September.13,2001 内開き、外開き

        この夏、建築関係の仕事をしている友人と酒を飲む機会があった。久しぶりにのんびりと話せたので話題は多岐にわたったのだが、私はふと今年見た三谷幸喜の脚本・監督映画『みんなのいえ』のことを思い出し、友人に「見た?」と訊いてみた。忙しい生活をしているこの友人は、見たかったのだが見に行っている暇がとれなかったと言う。

        建築家と大工の意見が対立する話だというのは知っていたらしい。私は、中で建築家が日本の家屋にはない内開きの玄関ドアを付けようと設計すると、昔かたぎの大工は、そんなものは有り得ない、ドアは外開きにするものだと主張してゆずらないという例を持ち出し、こんなことがあるのかと問うてみた。

        「確かに、日本は外開き、外国は内開きですよね。何故かと言うと、日本の場合は単に狭い家に住んでいるから。内開きにしも困らないような大きな玄関を持っている人は少ない。しかも、日本人は靴を脱いで上がる。当然内開きドアは玄関の邪魔になるわけです」

        友人はさらに続けた。「諸外国が内開きなのは、これはもうセキュリティの問題。侵入者が押し入ろうとしたら、家具などをドアに立てかければ、ドアを守ることができる。

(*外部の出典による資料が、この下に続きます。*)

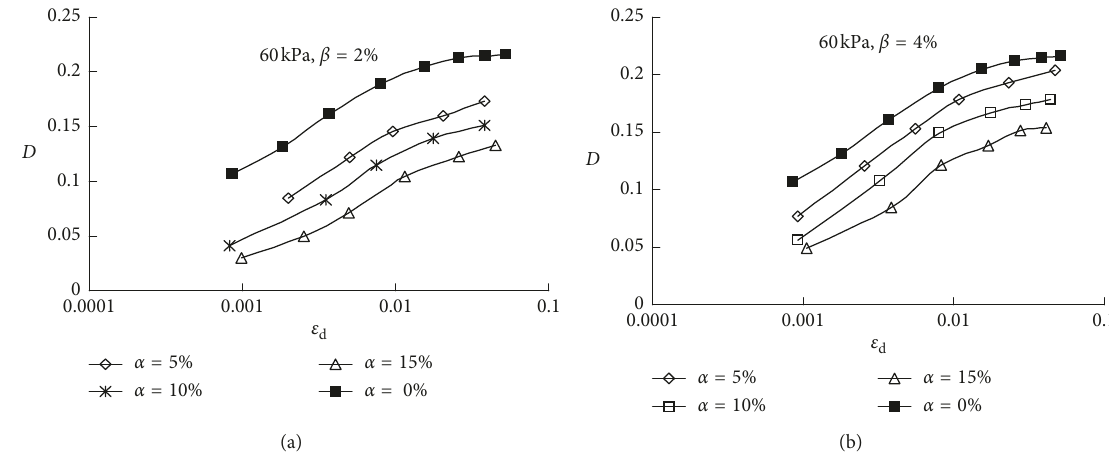
Figure 12: Relationship between the damping ratio and dynamic strain of LCES and clay at different cement content.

ほら、映画好きなら分るでしょ。インディアンが襲撃してきて、家具をドアに寄せて防御するシーンあるじゃない」

        そうかあ。西部劇だけでなくても、ギャングでもゾンビでも、押し入ろうとする外敵から守るために大きな家具を戸に立てかけるシーンってあるよなあ。日本みたいな外開きだとドアを開けられて、家具を蹴倒されたら一発だもんなあ。

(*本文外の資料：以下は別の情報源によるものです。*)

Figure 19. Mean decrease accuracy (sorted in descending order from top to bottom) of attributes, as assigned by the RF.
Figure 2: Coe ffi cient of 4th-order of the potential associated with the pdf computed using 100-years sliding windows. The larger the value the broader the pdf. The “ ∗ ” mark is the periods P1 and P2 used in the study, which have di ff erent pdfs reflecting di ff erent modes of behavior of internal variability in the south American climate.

        よく考えると日本のホテルって、内開きと外開きのが混在している。外国人が内開きのドアのホテルに泊まって違和感を感じないのだろうか? 人によっては、すっごくセキュリティに不安を感じるってありそうな気がするんだけど、いかがなもんだろうか・・・。


September.7,2001 メガネ

        高校生になってすぐのことである。事故で顔面骨折という重症を負ってしまった。そう、ビートたけしと同じである。入院したのも、奇しくも後にたけしが入院することになる病院だった。たけしほどではないが、私の事故も朝日新聞の三面記事の下の方に小さく載ってしまったから、ちょっとした事件だったのかもしれない。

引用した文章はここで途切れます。